Liebster Max, eben bekomme ich Deinen Brief, der mich ungemein freut, so lange schien es mir, hätte ich kein Wort von Dir gesehn. Vor allem verzeih den brieflichen und telegraphischen Lärm, der meinetwegen rings um Dich gemacht worden ist. Es war zum großen Teil unnötig, von schwachen Nerven veranlaßt (wie groß ich rede und habe heute schon einigemal grundlos geweint, mein Nachbar ist in der Nacht gestorben) und dann allerdings auch von dem bösen bedrückenden Sanatorium im Wiener Wald. Hat man sich einmal mit der Tatsache der Kehlkopftuberkulose abgefunden, ist mein Zustand erträglich, vorläufig kann ich wieder schlucken. Auch der Aufenthalt im Krankenhaus war nicht so schlimm, wie Du Dir ihn vorzustellen scheinst, im Gegenteil, in mancher Hinsicht war er ein Geschenk. Von Werfel habe ich auf Deinen Brief hin verschiedenes sehr Freundliches erfahren: Den Besuch einer ihm befreundeten Ärztin, die auch mit dem Professor sprach, dann hat er mir auch die Adresse des Prof. Tandler angegeben, der sein Freund ist, dann hat er mir den Roman (ich war gräßlich hungrig nach einem Buch, das für mich in Betracht kam) und Rosen geschickt, und trotzdem ich ihn hatte bitten lassen, nicht zu kommen (denn für Kranke ist es hier ausgezeichnet, für Besucher und in dieser Hinsicht auch für die Kranken abscheulich) scheint er nach einer Karte heute doch noch kommen zu wollen, abend fährt er nach Venedig. Ich fahre jetzt mit Dora nach Kierling.

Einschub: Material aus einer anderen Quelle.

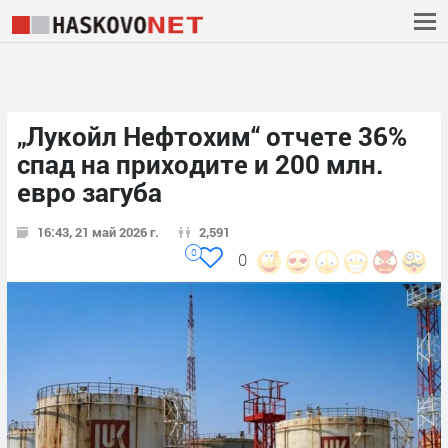
„Лукойл Нефтохим“ отчете 36%
спад на приходите и 200 млн.
евро загуба
16:43, 21 май 2026 г.
2,591
0
0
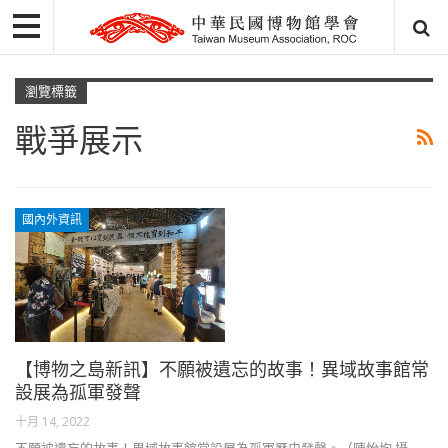
瀏覽標籤
戰爭展示
國內外資訊
【博物之島新訊】不願被遺忘的故事！異域故事館常
設展為孤軍發聲
十月 14, 2022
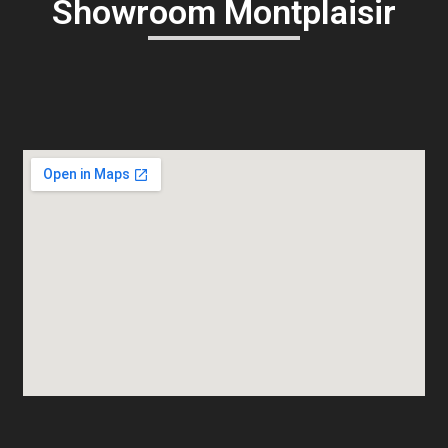
Showroom Montplaisir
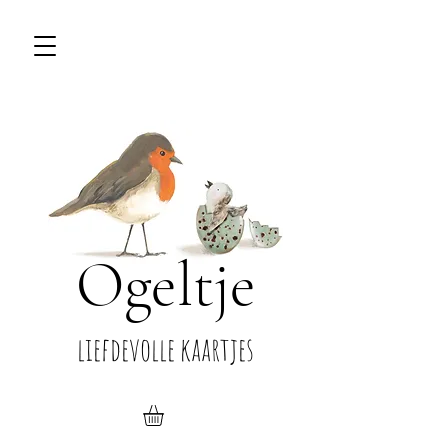
Ogeltje
liefdevolle kaartjes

    Vielen Dank auch für alle mühseligen literarischen Geschäfte, die Du für mich so prachtvoll durchgeführt hast.

    Alles Gute Dir und allem, was zu Deinem Leben gehört

F        


Meine Adresse, die vielleicht von Dora den Eltern undeutlich angegeben wurde:

Sanatorium Dr. Hoffmann

Kierling b. Klosterneuburg

Nieder-Österreich


[Beischrift:] Das Geld schicke bitte an die Adresse d. Sanatoriums. Herzlich D.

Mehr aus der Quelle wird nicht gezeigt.